(Saved entries)
"""

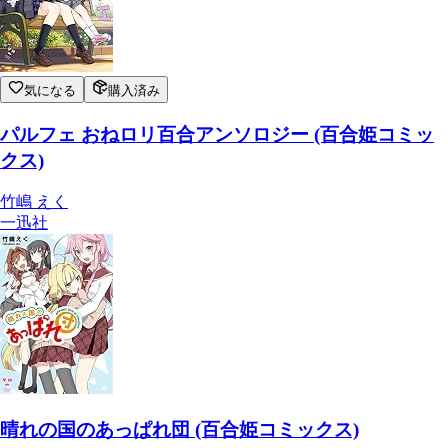
気になる
購入済み
パルフェ おねロリ百合アンソロジー (百合姫コミッ
クス)
竹嶋 えく
一迅社
晴れの国のあっぱれ団 (百合姫コミックス)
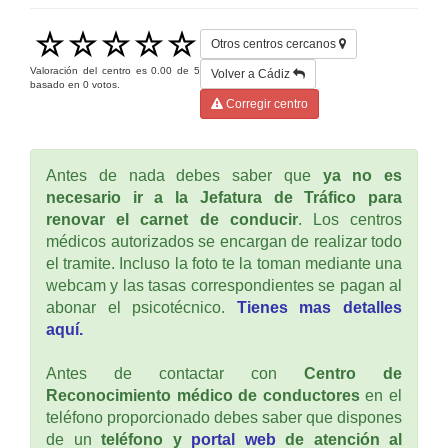
Otros centros cercanos
Valoración del centro es
0.00
de
5
Volver a Cádiz
basado en
0
votos.
Corregir centro
Antes de nada debes saber que
ya no es
necesario ir a la Jefatura de Tráfico para
renovar el carnet de conducir
. Los centros
médicos autorizados se encargan de realizar todo
el tramite. Incluso la foto te la toman mediante una
webcam y las tasas correspondientes se pagan al
abonar el psicotécnico.
Tienes mas detalles
aquí.
Antes de contactar con
Centro de
Reconocimiento médico de conductores
en el
teléfono proporcionado debes saber que dispones
de un
teléfono y
portal web
de atención al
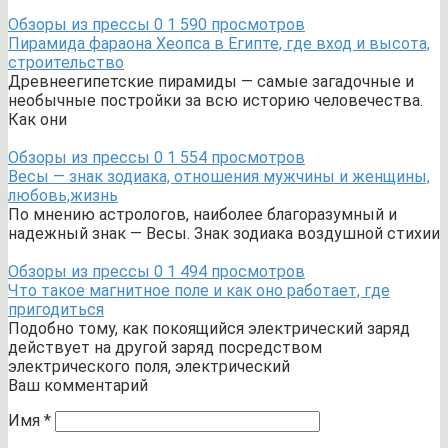
Обзоры из прессы
0
1 590 просмотров
Пирамида фараона Хеопса в Египте, где вход и высота,
строительство
Древнеегипетские пирамиды — самые загадочные и
необычные постройки за всю историю человечества.
Как они
Обзоры из прессы
0
1 554 просмотров
Весы — знак зодиака, отношения мужчины и женщины,
любовь,жизнь
По мнению астрологов, наиболее благоразумный и
надежный знак — Весы. Знак зодиака воздушной стихии
Обзоры из прессы
0
1 494 просмотров
Что такое магнитное поле и как оно работает, где
пригодиться
Подобно тому, как покоящийся электрический заряд
действует на другой заряд посредством
электрического поля, электрический
Ваш комментарий
Имя
*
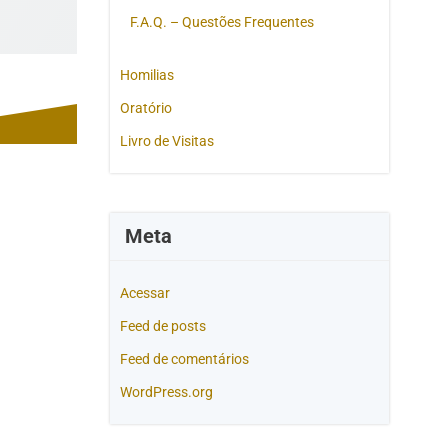
F.A.Q. – Questões Frequentes
Homilias
Oratório
Livro de Visitas
Meta
Acessar
Feed de posts
Feed de comentários
WordPress.org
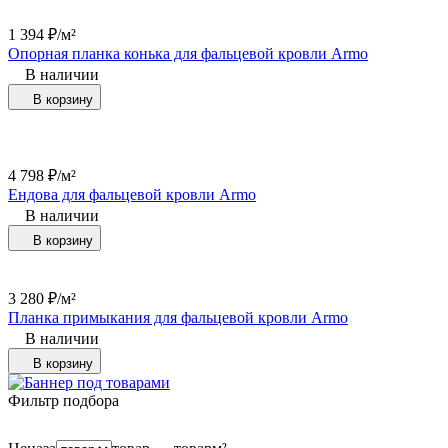
1 394
₽
/
м²
Опорная планка конька для фальцевой кровли Armo
В наличии
В корзину
4 798
₽
/
м²
Ендова для фальцевой кровли Armo
В наличии
В корзину
3 280
₽
/
м²
Планка примыкания для фальцевой кровли Armo
В наличии
В корзину
Фильтр подбора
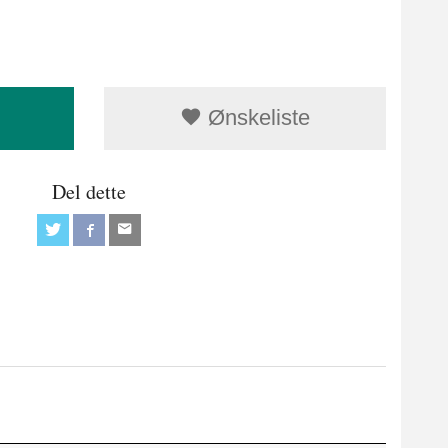
Ønskeliste
Del dette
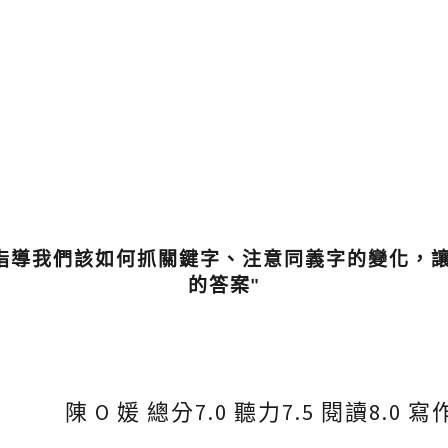
師會指導我們該如何抓關鍵字、注意同義字的變化，
的答案"
陳 O 媛 總分7.0 聽力7.5 閱讀8.0 寫作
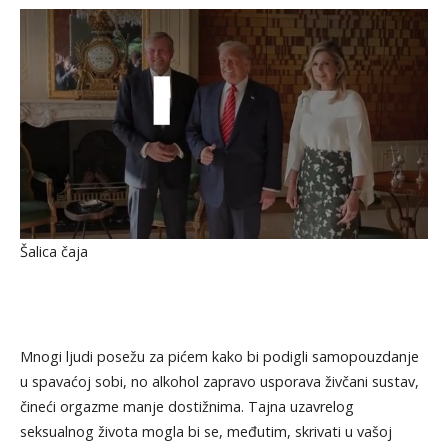
Šalica čaja
Mnogi ljudi posežu za pićem kako bi podigli samopouzdanje
u spavaćoj sobi, no alkohol zapravo usporava živčani sustav,
čineći orgazme manje dostižnima. Tajna uzavrelog
seksualnog života mogla bi se, međutim, skrivati u vašoj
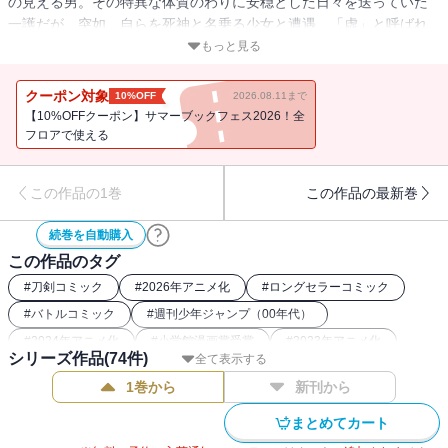
の見える男。その特異な体質のわりに安穏とした日々を送っていた
一護だが、突如、自らを死神と名乗る少女と遭遇、「虚」と呼ばれ
る悪霊に襲われる。次々と倒れる家族を前に一護は!?
もっと見る
クーポン対象
10%OFF
2026.08.11まで
【10%OFFクーポン】サマーブックフェス2026！全
フロアで使える
この作品の1巻
この作品の最新巻
続巻を自動購入
この作品のタグ
#
刀剣コミック
#
2026年アニメ化
#
ロングセラーコミック
#
バトルコミック
#
週刊少年ジャンプ（00年代）
#
2024年アニメ化
#
小学館漫画賞受賞
#
2023年アニメ化
シリーズ作品(
74
件)
全て表示する
#
2022年アニメ化
#
26年夏アニメ化（コミック）
1巻から
新刊から
#
BLEACH関連作
#
最強主人公コミック
#
フルカラーコミック（ジャンプ系）
まとめてカート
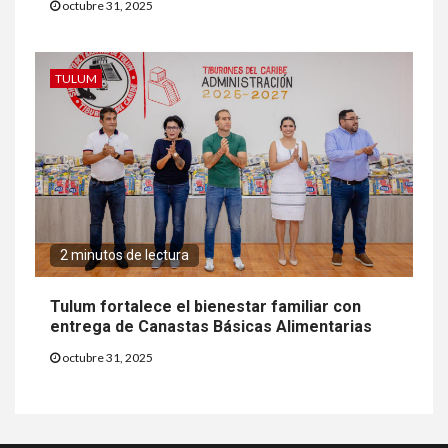
octubre 31, 2025
TULUM
2 minutos de lectura
Tulum fortalece el bienestar familiar con
entrega de Canastas Básicas Alimentarias
octubre 31, 2025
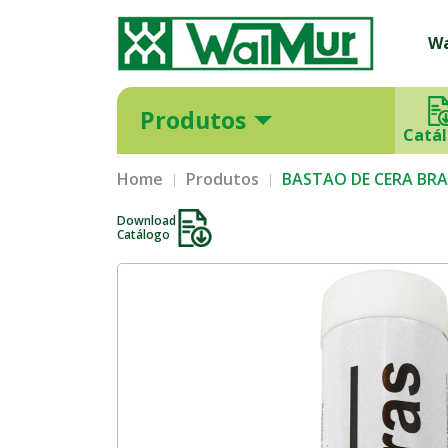
W
Produtos
Catá
Home
Produtos
BASTAO DE CERA BR
Download
Catálogo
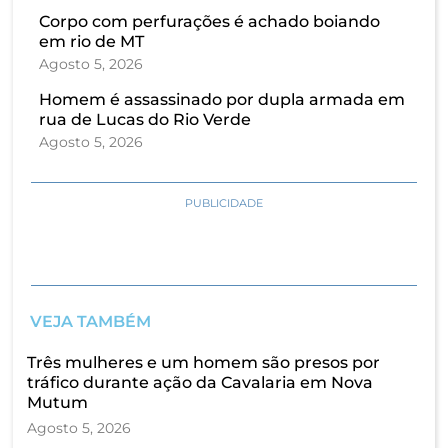
Corpo com perfurações é achado boiando
em rio de MT
Agosto 5, 2026
Homem é assassinado por dupla armada em
rua de Lucas do Rio Verde
Agosto 5, 2026
PUBLICIDADE
VEJA TAMBÉM
Três mulheres e um homem são presos por
tráfico durante ação da Cavalaria em Nova
Mutum
Agosto 5, 2026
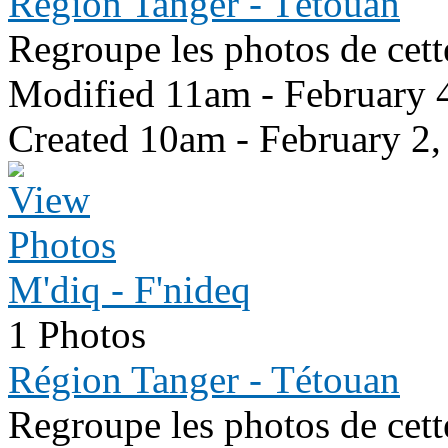
Région Tanger - Tétouan
Regroupe les photos de cett
Modified 11am - February 
Created 10am - February 2,
M'diq - F'nideq
1 Photos
Région Tanger - Tétouan
Regroupe les photos de cett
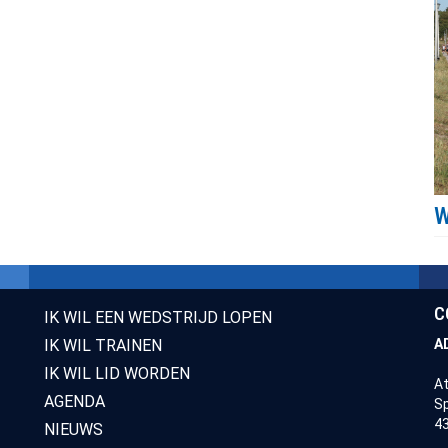
C
IK WIL EEN WEDSTRIJD LOPEN
IK WIL TRAINEN
A
IK WIL LID WORDEN
At
AGENDA
Sp
43
NIEUWS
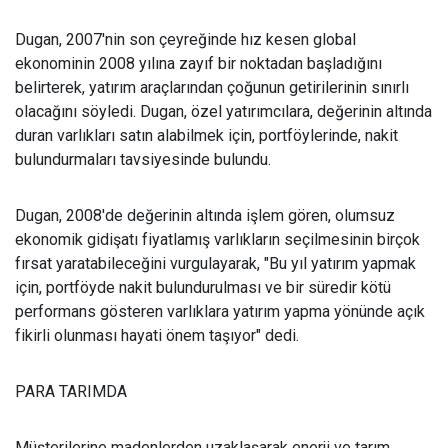
Dugan, 2007'nin son çeyreğinde hız kesen global
ekonominin 2008 yılına zayıf bir noktadan başladığını
belirterek, yatırım araçlarından çoğunun getirilerinin sınırlı
olacağını söyledi. Dugan, özel yatırımcılara, değerinin altında
duran varlıkları satın alabilmek için, portföylerinde, nakit
bulundurmaları tavsiyesinde bulundu.
Dugan, 2008'de değerinin altında işlem gören, olumsuz
ekonomik gidişatı fiyatlamış varlıkların seçilmesinin birçok
fırsat yaratabileceğini vurgulayarak, "Bu yıl yatırım yapmak
için, portföyde nakit bulundurulması ve bir süredir kötü
performans gösteren varlıklara yatırım yapma yönünde açık
fikirli olunması hayati önem taşıyor" dedi.
PARA TARIMDA
Müşterilerine madenlerden uzaklaşarak enerji ve tarım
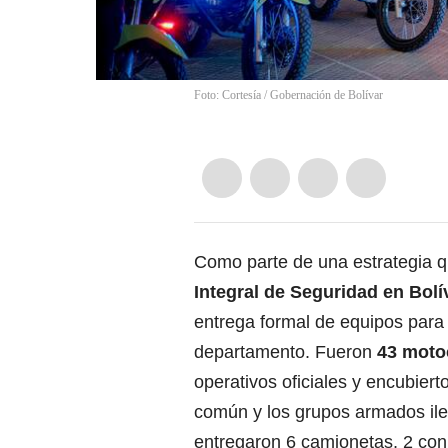
Foto: Cortesía / Gobernación de Bolívar
Como parte de una estrategia que
Integral de Seguridad en
Bolí
entrega formal de equipos para 
departamento. Fueron
43 motoc
operativos oficiales y encubier
común y los grupos armados il
entregaron 6 camionetas, 2 con 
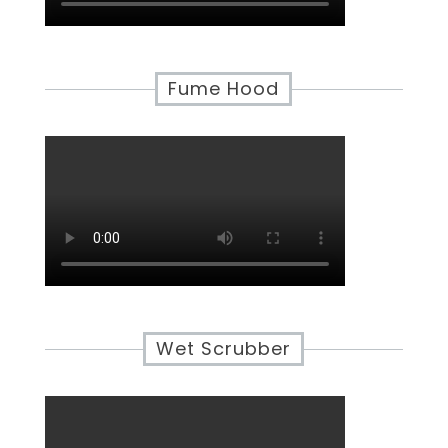
Fume Hood
Wet Scrubber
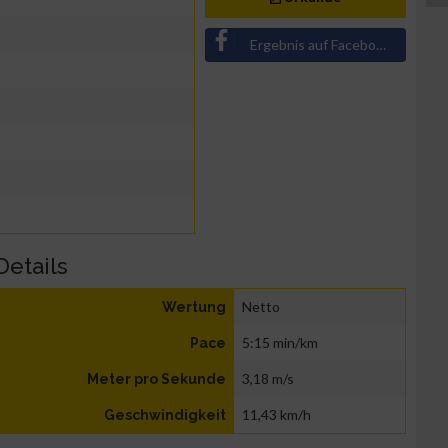
Ergebnis auf Facebook teilen
Details
Netto
Wertung
5:15 min/km
Pace
3,18 m/s
Meter pro Sekunde
11,43 km/h
Geschwindigkeit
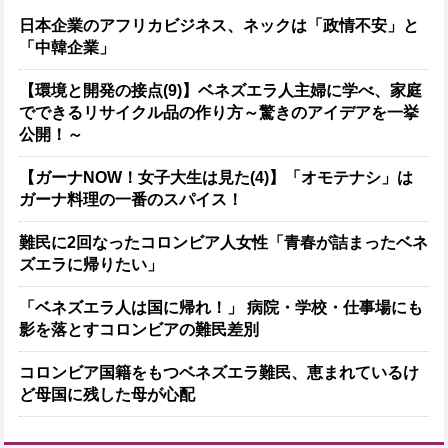
日本企業のアフリカビジネス、ネックは「政情不安」と
「中韓企業」
【環境と開発の接点(9)】ベネズエラ人主婦に学べ、家庭
でできるリサイクル品の作り方～驚きのアイデアを一挙
公開！～
【ガーナNOW！女子大生は見た(4)】「オモテナシ」は
ガーナ料理の一番のスパイス！
難民に2回なったコロンビア人女性「青春が詰まったベネ
ズエラに帰りたい」
「ベネズエラ人は国に帰れ！」 病院・学校・仕事場にも
影を落とすコロンビアの難民差別
コロンビア国籍をもつベネズエラ難民、恵まれているけ
ど母国に残した母が心配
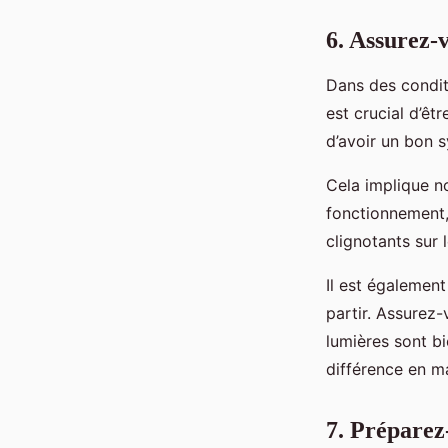
6. Assurez-
Dans des conditi
est crucial d’êt
d’avoir un bon s
Cela implique n
fonctionnement,
clignotants sur 
Il est égaleme
partir. Assurez-
lumières sont bi
différence en ma
7. Préparez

"""

(Aim of the exercise) Format all the lines above as a numbered list, leaving out the blank lines and the pictures.

(Answer below)
1. 気になる
2. 購入済み
3. パルフェ おねロリ百合アンソロジー (百合姫コミッ
4. クス)
5. 竹嶋 えく
6. 一迅社
7. 晴れの国のあっぱれ団 (百合姫コミックス)
8. Otros centros cercanos
9. Valoración del centro es
10. 0.00
11. de
12. 5
13. Volver a Cádiz
14. basado en
15. 0
16. votos.
17. Corregir centro
18. Antes de nada debes saber que
19. ya no es
20. necesario ir a la Jefatura de Tráfico para
21. renovar el carnet de conducir
22. . Los centros
23. médicos autorizados se encargan de realizar todo
24. el tramite. Incluso la foto te la toman mediante una
25. webcam y las tasas correspondientes se pagan al
26. abonar el psicotécnico.
27. Tienes mas detalles
28. aquí.
29. Antes de contactar con
30. Centro de
31. Reconocimiento médico de conductores
32. en el
33. teléfono proporcionado debes saber que dispones
34. de un
35. teléfono y
36. portal web
37. de atención al
38. Обзоры из прессы
39. 0
40. 1 590 просмотров
41. Пирамида фараона Хеопса в Египте, где вход и высота,
42. строительство
43. Древнеегипетские пирамиды — самые загадочные и
44. необычные постройки за всю историю человечества.
45. Как они
46. Обзоры из прессы
47. 0
48. 1 554 просмотров
49. Весы — знак зодиака, отношения мужчины и женщины,
50. любовь,жизнь
51. По мнению астрологов, наиболее благоразумный и
52. надежный знак — Весы. Знак зодиака воздушной стихии
53. Обзоры из прессы
54. 0
55. 1 494 просмотров
56. Что такое магнитное поле и как оно работает, где
57. пригодиться
58. Подобно тому, как покоящийся электрический заряд
59. действует на другой заряд посредством
60. электрического поля, электрический
61. Ваш комментарий
62. Имя
63. *
64. F.A.Q. – Questões Frequentes
65. Homilias
66. Oratório
67. Livro de Visitas
68. Meta
69. Acessar
70. Feed de posts
71. Feed de comentários
72. WordPress.org
73. 1 394
74. ₽
75. /
76. м²
77. Опорная планка конька для фальцевой кровли Armo
78. В наличии
79. В корзину
80. 4 798
81. ₽
82. /
83. м²
84. Ендова для фальцевой кровли Armo
85. В наличии
86. В корзину
87. 3 280
88. ₽
89. /
90. м²
91. Планка примыкания для фальцевой кровли Armo
92. В наличии
93. В корзину
94. Фильтр подбора
95. Ønskeliste
96. Del dette
97. 師會指導我們該如何抓關鍵字、注意同義字的變化，
98. 的答案"
99. 陳 O 媛 總分7.0 聽力7.5 閱讀8.0 寫作
100. Šalica čaja
101. Mnogi ljudi posežu za pićem kako bi podigli samopouzdanje
102. u spavaćoj sobi, no alkohol zapravo usporava živčani sustav,
103. čineći orgazme manje dostižnima. Tajna uzavrelog
104. seksualnog života mogla bi se, međutim, skrivati u vašoj
105. の見える男。その特異な体質のわりに安穏とした日々を送っていた
106. 一護だが、突如、自らを死神と名乗る少女と遭遇、「虚」と呼ばれ
107. る悪霊に襲われる。次々と倒れる家族を前に一護は!?
108. もっと見る
109. クーポン対象
110. 10%OFF
111. 2026.08.11まで
112. 【10%OFFクーポン】サマーブックフェス2026！全
113. フロアで使える
114. この作品の1巻
115. この作品の最新巻
116. 続巻を自動購入
117. この作品のタグ
118. #
119. 刀剣コミック
120. #
121. 2026年アニメ化
122. #
123. ロングセラーコミック
124. #
125. バトルコミック
126. #
127. 週刊少年ジャンプ（00年代）
128. #
129. 2024年アニメ化
130. #
131. 小学館漫画賞受賞
132. #
133. 2023年アニメ化
134. シリーズ作品(
135. 74
136. 件)
137. 全て表示する
138. #
139. 2022年アニメ化
140. #
141. 26年夏アニメ化（コミック）
142. 1巻から
143. 新刊から
144. #
145. BLEACH関連作
146. #
147. 最強主人公コミック
148. #
149. フルカラーコミック（ジャンプ系）
150. まとめてカート
151. octubre 31, 2025
152. TULUM
153. 2 minutos de lectura
154. Tulum fortalece el bienestar familiar con
155. entrega de Canastas Básicas Alimentarias
156. octubre 31, 2025
157. W
158. Produtos
159. Catá
160. Home
161. Produtos
162. BASTAO DE CERA BR
163. Download
164. Catálogo
165. Corpo com perfurações é achado boiando
166. em rio de MT
167. Agosto 5, 2026
168. Homem é assassinado por dupla armada em
169. rua de Lucas do Rio Verde
170. Agosto 5, 2026
171. PUBLICIDADE
172. VEJA TAMBÉM
173. Três mulheres e um homem são presos por
174. tráfico durante ação da Cavalaria em Nova
175. Mutum
176. Agosto 5, 2026
177. Région Tanger - Tétouan
178. Regroupe les photos de cett
179. Modified 11am - February 
180. Created 10am - February 2,
181. M'diq - F'nideq
182. 1 Photos
183. Région Tanger - Tétouan
184. Regroupe les photos de cett
185. C
186. IK WIL EEN WEDSTRIJD LOPEN
187. IK WIL TRAINEN
188. A
189. IK WIL LID WORDEN
190. At
191. AGENDA
192. Sp
193. 43
194. NIEUWS
195. Dugan, 2007'nin son çeyreğinde hız kesen global
196. ekonominin 2008 yılına zayıf bir noktadan başladığını
197. belirterek, yatırım araçlarından çoğunun getirilerinin sınırlı
198. olacağını söyledi. Dugan, özel yatırımcılara, değerinin altında
199. duran varlıkları satın alabilmek için, portföylerinde, nakit
200. bulundurmaları tavsiyesinde bulundu.
201. Dugan, 2008'de değerinin altında işlem gören, olumsuz
202. ekonomik gidişatı fiyatlamış varlıkların seçilmesinin birçok
203. fırsat yaratabileceğini vurgulayarak, "Bu yıl yatırım yapmak
204. için, portföyde nakit bulundurulması ve bir süredir kötü
205. performans gösteren varlıklara yatırım yapma yönünde açık
206. fikirli olunması hayati önem taşıyor" dedi.
207. PARA TARIMDA
208. Müşterilerine madenlerden uzaklaşarak enerji ve tarım
209. Foto: Cortesía / Gobernación de Bolívar
210. Como parte de una estrategia que
211. Integral de Seguridad en
212. Bolí
213. entrega formal de equipos para 
214. departamento. Fueron
215. 43 motoc
216. operativos oficiales y encubier
217. común y los grupos armados il
218. entregaron 6 camionetas, 2 con 
219. Fume Hood
220. Wet Scrubber
221. Ergebnis auf Facebook teilen
222. Details
223. Netto
224. Wertung
225. 5:15 min/km
226. Pace
227. 3,18 m/s
228. Meter pro Sekunde
229. 11,43 km/h
230. Geschwindigkeit
231. 日本企業のアフリカビジネス、ネックは「政情不安」と
232. 「中韓企業」
233. 【環境と開発の接点(9)】ベネズエラ人主婦に学べ、家庭
234. でできるリサイクル品の作り方～驚きのアイデアを一挙
235. 公開！～
236. 【ガーナNOW！女子大生は見た(4)】「オモテナシ」は
237. ガーナ料理の一番のスパイス！
238. 難民に2回なったコロンビア人女性「青春が詰まったベネ
239. ズエラに帰りたい」
240. 「ベネズエラ人は国に帰れ！」 病院・学校・仕事場にも
241. 影を落とすコロンビアの難民差別
242. コロンビア国籍をもつベネズエラ難民、恵まれているけ
243. ど母国に残した母が心配
244. 6. Assurez-
245. Dans des conditi
246. est crucial d’êt
247. d’avoir un bon s
248. Cela implique n
249. fonctionnement,
250. clignotants sur 
251. Il est égaleme
252. partir. Assurez-
253. lumières sont bi
254. différence en ma
255. 7. Préparez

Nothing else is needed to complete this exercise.